---------- 本文抜粋 ----------

しばらく前からマインドマップを使っている。

FreeMindというソフトをいれて、 PC上でアイデア出しやまとめをするのに用いているが、 慣れるとかなり便利だ。

mindmap.jpg

今回の文章を書くのに作ったマインドマップ。大体20分ぐらいでできる。

マインドマップという考えかた自体は70年代からあるそうなのだけれど、日本語で紹介された本はどれも 自己啓発セミナーの回し者か?としか思えないようなものばかり。 本の中で紹介されるマインドマップの例も、統○失○症の患者の心象風景のようなものばかりでとても 追従する気になれなかったのだけれど、やってみるとたしかに頭の整理が速くなる。

マインドマップを書くツールはたくさんあるが、 創始者公認のMindManagerというツールはLaTeXとの連携が可能 (PDF出力が出来た)だったので、これを目次代わりに使おうと思ったことがある。

----------

| 課題のねらい |
マインドマップについての文章を、最後の文のすぐあとから続けて書いてください。

---------- 分析用データ ----------

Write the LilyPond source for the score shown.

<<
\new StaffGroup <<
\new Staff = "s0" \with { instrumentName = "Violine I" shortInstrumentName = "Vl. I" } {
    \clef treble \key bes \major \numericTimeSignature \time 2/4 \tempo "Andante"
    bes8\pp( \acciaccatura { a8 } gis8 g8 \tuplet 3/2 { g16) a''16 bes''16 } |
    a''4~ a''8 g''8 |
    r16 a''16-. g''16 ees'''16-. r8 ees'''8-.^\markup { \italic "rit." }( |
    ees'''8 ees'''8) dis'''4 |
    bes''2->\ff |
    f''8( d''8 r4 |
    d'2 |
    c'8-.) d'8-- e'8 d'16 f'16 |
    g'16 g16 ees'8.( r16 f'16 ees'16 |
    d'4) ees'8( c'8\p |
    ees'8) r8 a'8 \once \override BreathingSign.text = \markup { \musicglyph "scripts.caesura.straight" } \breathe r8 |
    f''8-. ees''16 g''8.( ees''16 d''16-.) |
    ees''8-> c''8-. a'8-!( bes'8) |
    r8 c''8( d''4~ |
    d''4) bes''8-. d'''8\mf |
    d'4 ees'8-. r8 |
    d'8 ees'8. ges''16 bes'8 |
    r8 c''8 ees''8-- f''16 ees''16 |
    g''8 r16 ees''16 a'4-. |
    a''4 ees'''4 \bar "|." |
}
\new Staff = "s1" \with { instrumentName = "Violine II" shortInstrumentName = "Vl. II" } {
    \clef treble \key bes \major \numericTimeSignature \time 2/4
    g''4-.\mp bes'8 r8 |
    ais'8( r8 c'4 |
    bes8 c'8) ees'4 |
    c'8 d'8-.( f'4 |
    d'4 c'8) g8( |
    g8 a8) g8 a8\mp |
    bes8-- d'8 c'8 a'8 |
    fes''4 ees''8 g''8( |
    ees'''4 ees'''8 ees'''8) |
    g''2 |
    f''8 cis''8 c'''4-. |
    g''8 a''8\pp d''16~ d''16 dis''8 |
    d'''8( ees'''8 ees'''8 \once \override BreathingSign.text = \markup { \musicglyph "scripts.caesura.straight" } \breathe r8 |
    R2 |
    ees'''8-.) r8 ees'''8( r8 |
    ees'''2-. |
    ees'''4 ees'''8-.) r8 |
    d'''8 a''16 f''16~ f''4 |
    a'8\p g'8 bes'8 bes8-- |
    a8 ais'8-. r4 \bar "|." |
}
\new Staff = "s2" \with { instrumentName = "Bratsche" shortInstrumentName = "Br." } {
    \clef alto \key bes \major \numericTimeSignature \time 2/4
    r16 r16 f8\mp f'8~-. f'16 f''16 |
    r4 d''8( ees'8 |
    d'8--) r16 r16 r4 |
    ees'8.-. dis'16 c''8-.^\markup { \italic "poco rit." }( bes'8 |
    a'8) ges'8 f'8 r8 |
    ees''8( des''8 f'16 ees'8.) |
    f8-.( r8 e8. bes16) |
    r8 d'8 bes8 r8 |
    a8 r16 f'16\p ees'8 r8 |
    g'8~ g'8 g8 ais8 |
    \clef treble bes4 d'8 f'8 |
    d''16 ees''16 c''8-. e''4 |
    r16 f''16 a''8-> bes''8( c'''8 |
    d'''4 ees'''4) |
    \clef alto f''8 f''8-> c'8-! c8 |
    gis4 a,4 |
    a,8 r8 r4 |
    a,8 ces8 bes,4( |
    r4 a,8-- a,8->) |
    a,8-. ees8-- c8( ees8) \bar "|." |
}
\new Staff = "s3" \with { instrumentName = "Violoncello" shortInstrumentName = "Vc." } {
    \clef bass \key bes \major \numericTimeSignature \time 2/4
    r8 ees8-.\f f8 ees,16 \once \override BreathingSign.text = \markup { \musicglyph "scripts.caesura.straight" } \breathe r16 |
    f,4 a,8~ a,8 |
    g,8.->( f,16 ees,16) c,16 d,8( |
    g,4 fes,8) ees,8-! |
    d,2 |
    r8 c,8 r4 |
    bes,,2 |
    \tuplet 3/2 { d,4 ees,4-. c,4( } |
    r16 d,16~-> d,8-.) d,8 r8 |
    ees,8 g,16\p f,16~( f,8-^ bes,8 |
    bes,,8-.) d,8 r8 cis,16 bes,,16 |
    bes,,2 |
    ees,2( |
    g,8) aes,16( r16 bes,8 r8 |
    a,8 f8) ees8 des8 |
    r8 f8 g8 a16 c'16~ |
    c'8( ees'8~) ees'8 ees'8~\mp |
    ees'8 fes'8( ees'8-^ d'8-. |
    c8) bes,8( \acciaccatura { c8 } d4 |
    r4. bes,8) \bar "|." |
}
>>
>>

----------

| 解答例 |
前の病棟マニュアルを作っていた頃、一時は各章のはじめのページを マインドマップにしていたのだが、 これがどうやっても見やすいものにならず、結局断念した。

情報をビジュアルに階層化させて提示するという方法の一番駄目なところは、人によって階層化の仕方が違うので、 その階層化の「スキーマ(神経言語)」が共有できないと、まったく何書いてあるかがわからなくなるんですよね。 で、ビジュアルツリー自体にはスキーマが書けないので、分けの分からないツリーがそこかしこに林立して、 それでgopherは消え去っていったと解釈してます。

gopherというのは、現在のインターネットができる前に使われていたファイル共有システムだ。 世界中のコンピュータ内にツリー型式で格納されたファイルを検索して共有できる…はずだったが、 ツリーの分類法方がコンピュータごとに違っていたため、持ち主以外ではまともなファイル検索が出来なかったらしい。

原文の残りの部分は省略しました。